Uvais Karnain

Personal information
- Full name: Shaul Hameed Uvais Karnain
- Born: 11 August 1962 (age 64) Colombo
- Batting: Right-handed
- Bowling: Right-arm medium

International information
- National side: Sri Lanka (1984–1990);
- ODI debut (cap 38): 31 March 1984 v New Zealand
- Last ODI: 29 April 1990 v Pakistan

Career statistics
| Competition | ODI |
| Matches | 19 |
| Runs scored | 229 |
| Batting average | 19.08 |
| 100s/50s | 0/0 |
| Top score | 41* |
| Balls bowled | 105.5 |
| Wickets | 16 |
| Bowling average | 31.56 |
| 5 wickets in innings | 1 |
| 10 wickets in match | 0 |
| Best bowling | 5/26 |
| Catches/stumpings | 1/– |
- Source: ESPNcricinfo, 1 May 2006

= Uvais Karnain =

Sri Lankan cricketer

Shaul Hameed Uvais Karnain (born 11 August 1962) is a Sri Lankan former Sri Lankan cricketer who played 19 One Day Internationals (ODI) between 1984 and 1990. Making his ODI debut in 1984 against New Zealand, he took a five-wicket haul, thus becoming the first debutant to do so in ODIs. Karnain started playing cricket at Isipathana College, Colombo.

==Domestic career==
Born in Colombo, Sri Lanka, Karnain started playing first-class cricket for Moors Sports Club and Nondescripts Cricket Club during the 1982–83 season.

==International career==
A right-arm medium-fast bowler, he made his ODI debut in March 1984 against New Zealand at the Tyronne Fernando Stadium, Moratuwa. Batting first, Sri Lanka was struggling at 81 runs for the loss of 6 wickets when Karnain joined Arjuna Ranatunga and scored 28 runs off 24 balls. In the second innings, he took 5 wickets for 26 runs as New Zealand was bowled out for 116 runs. In the event, he became the first player to take a five-wicket haul on ODI debut. His performance with both bat and ball ensured Sri Lanka's victory and earned him a man of the match award. The Wisden Cricketers' Almanack described his performance as a "superb debut".

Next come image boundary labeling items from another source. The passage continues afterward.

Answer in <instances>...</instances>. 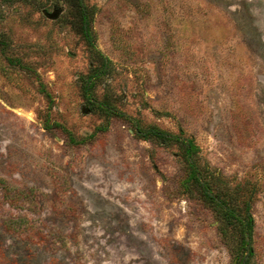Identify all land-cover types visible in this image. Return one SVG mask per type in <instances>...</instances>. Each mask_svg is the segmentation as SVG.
Segmentation results:
<instances>
[{
	"label": "rangeland",
	"instance_id": "1",
	"mask_svg": "<svg viewBox=\"0 0 264 264\" xmlns=\"http://www.w3.org/2000/svg\"><path fill=\"white\" fill-rule=\"evenodd\" d=\"M84 4L110 61L93 97L121 117L85 101L96 61L66 0H0V264H238V221L223 236L177 143L136 125L192 140L249 205L244 264H264V0Z\"/></svg>",
	"mask_w": 264,
	"mask_h": 264
},
{
	"label": "trees",
	"instance_id": "2",
	"mask_svg": "<svg viewBox=\"0 0 264 264\" xmlns=\"http://www.w3.org/2000/svg\"><path fill=\"white\" fill-rule=\"evenodd\" d=\"M67 5L71 8L72 17L71 25L76 28L86 43L90 46V51L93 60L91 63L90 74L87 75L85 83L81 86L82 93L85 97V101L90 108L99 109L105 116H123V112H120L115 105V100L110 99L108 96L102 100H96L93 97V89L95 86V79L102 76H107L110 69V61L101 54L94 47L93 34L90 28L93 17V11L90 7H86L84 0H66ZM45 15L51 19H55L60 13V8L56 7L52 11L44 12ZM3 46V43L0 47ZM91 79V80H90ZM136 125V124H135ZM135 134L141 139H154L159 143L175 142L180 151L181 160L187 170L188 176L183 183V190L190 197H194L207 207L212 208L216 215L223 222L219 226V231L223 236H227L229 231L228 224L232 221H238L240 224L238 230L234 228L239 235V242L237 246L231 250L237 259L238 264H244L243 251L247 250L251 230L253 226V220L250 212L248 211L249 205L245 201L239 208L235 206L231 193L224 188L221 181H219L217 175L206 173V167L201 166L198 163L196 156V148L190 138H182L174 134H170L166 130L157 127L155 125H149L141 128L135 126ZM242 248V250L240 249Z\"/></svg>",
	"mask_w": 264,
	"mask_h": 264
}]
</instances>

Karnain was then selected for the World Series Cricket and the World Championship of Cricket, both during the 1984–85 season in Australia. In nine matches that he played in the World Series Cricket, he scored 173 runs at an average of 43.25. Although his performance with the bat earned him a good repute, his performance with the ball was criticized as he conceded a lot many runs in both the tournaments. He was also a part of the Sri Lankan team that lost to India in the Wills Asia Cup in 1988. This was followed by the Austral-Asia Cup which was held in the United Arab Emirates in 1990. The series marked his last appearance in international cricket.

==After cricket==
As of April 2015, Karnain was one of the members of the selection committee of the Sri Lanka women's national cricket team.